Allowance — The amount of a specific token that a spender contract is permitted to move from your wallet. Set via the approve() function. Also called an “approval.”
Approval — The act of granting a smart contract permission to move your tokens. Creates an allowance. Persists until revoked.
B
Batch Revocation — Revoking multiple token approvals in a single transaction. Saves gas compared to revoking one at a time.
Bridge — A protocol that transfers tokens between different blockchain networks. Bridges hold large amounts of locked tokens, making them high-value targets.
C–D
CFG Scale — Not Web3 — this is an AI image generation parameter. If you’re here from the blog images discussion, wrong glossary.
Contract — A program deployed on a blockchain that executes automatically when called. Smart contracts hold the logic for DeFi protocols, token transfers, and approval management.
Custodial — A service that holds your private keys on your behalf (e.g., a centralised exchange). Opposite of non-custodial.
E–G
EIP-2612 — A standard that adds a permit() function to ERC-20 tokens, allowing approvals via off-chain signatures instead of on-chain transactions.
ERC-20 — The most common token standard on Ethereum and EVM chains. Defines functions including approve(), transferFrom(), and allowance().
EOA (Externally Owned Account) — A traditional wallet controlled by a private key. Not a smart contract. The default wallet type in MetaMask, Ledger, etc.
Gas — The fee paid to execute a transaction on a blockchain. Measured in the network’s native token (ETH, MATIC, etc.).
N–P
Non-Custodial — A service that never holds your private keys. You retain full control of your assets. AllowanceGuard is non-custodial by design.
Permit2 — A universal approval manager created by Uniswap Labs. You approve Permit2 once per token, then dApps request access via signed messages instead of on-chain transactions.
Private Key — The secret string that controls your wallet. Whoever has it can move all your assets. Never share it with anyone, including security tools.
R–S
Revoke — The act of setting an approval to zero, removing a spender’s permission to move your tokens. Costs a small gas fee. Reversible (you can re-approve later).
Risk Score — A numerical assessment of how dangerous a specific approval is. Factors include: amount (unlimited vs limited), spender verification, contract age, known exploit history, and token value at risk.
Seed Phrase — A 12–24 word recovery phrase that can regenerate your private key. Equivalent to your private key in terms of access. Never store digitally.

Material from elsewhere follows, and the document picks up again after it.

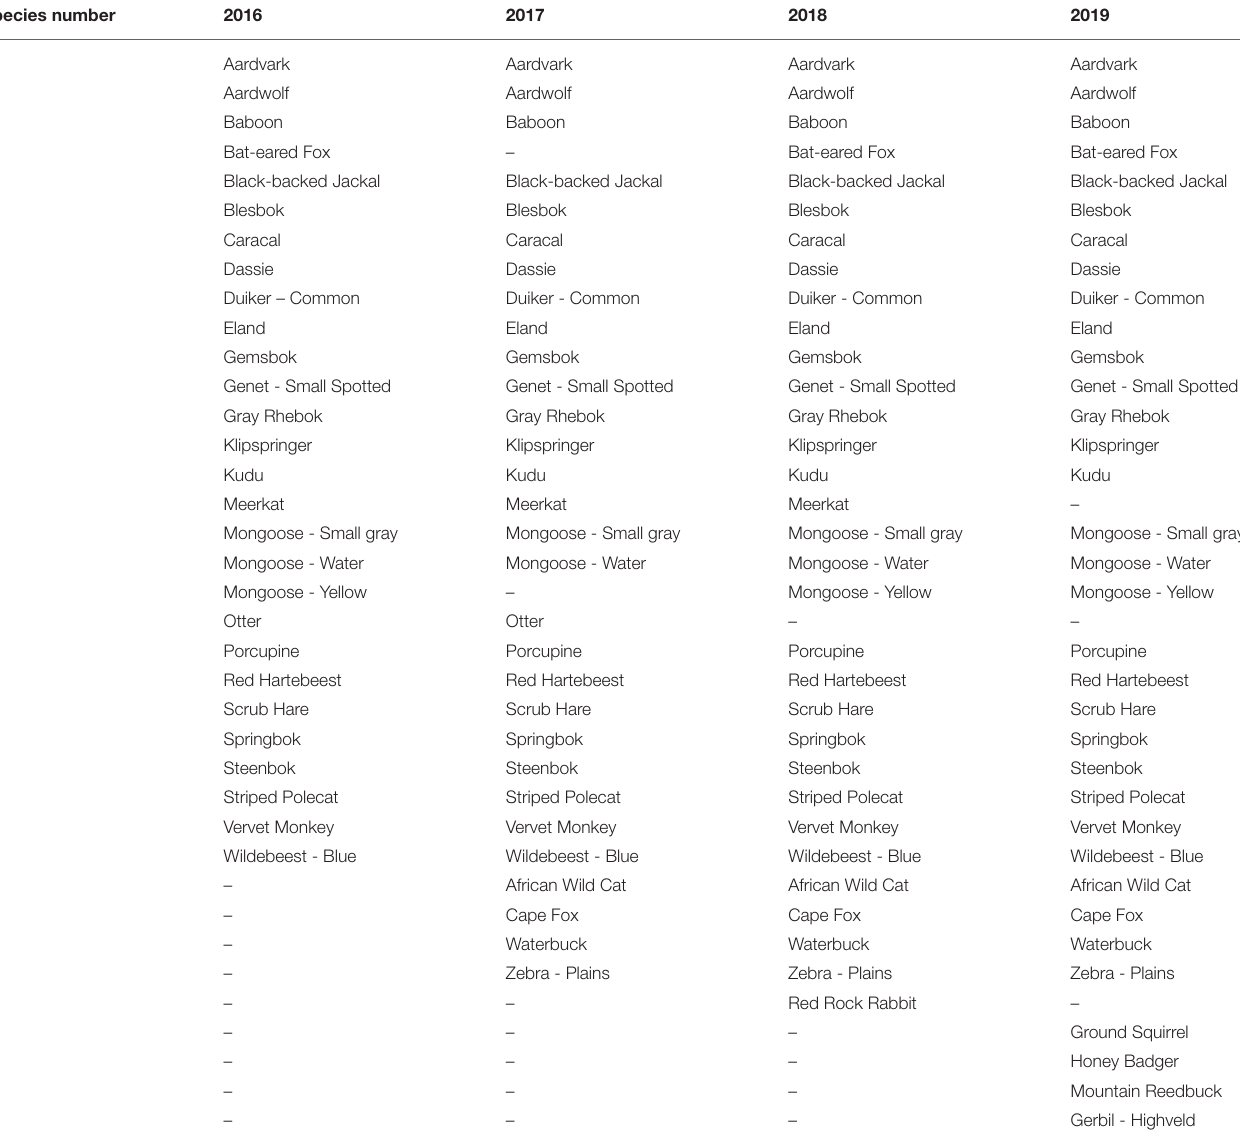
TABLE 1 | Species detected per sample period (July to December of each year) on the wildlife-friendly farm. Species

Session Key — A temporary, scoped permission granted by a smart account (ERC-4337). Expires automatically. Replaces blanket approvals in account-abstracted wallets.
Spender — The smart contract address that has been granted permission to move your tokens. Shown in approval dashboards as the entity your approval was granted to.
T–U
Token — A digital asset on a blockchain. ERC-20 (fungible), ERC-721 (NFT), and ERC-1155 (multi-token) are the most common standards.
transferFrom() — The ERC-20 function a spender calls to move tokens from your wallet. Only works if you’ve granted an approval for at least the requested amount.
Unlimited Approval — An approval set to the maximum possible amount (uint256.max). Means the spender can move your entire balance of that token, now and in the future. The most common and most dangerous approval type.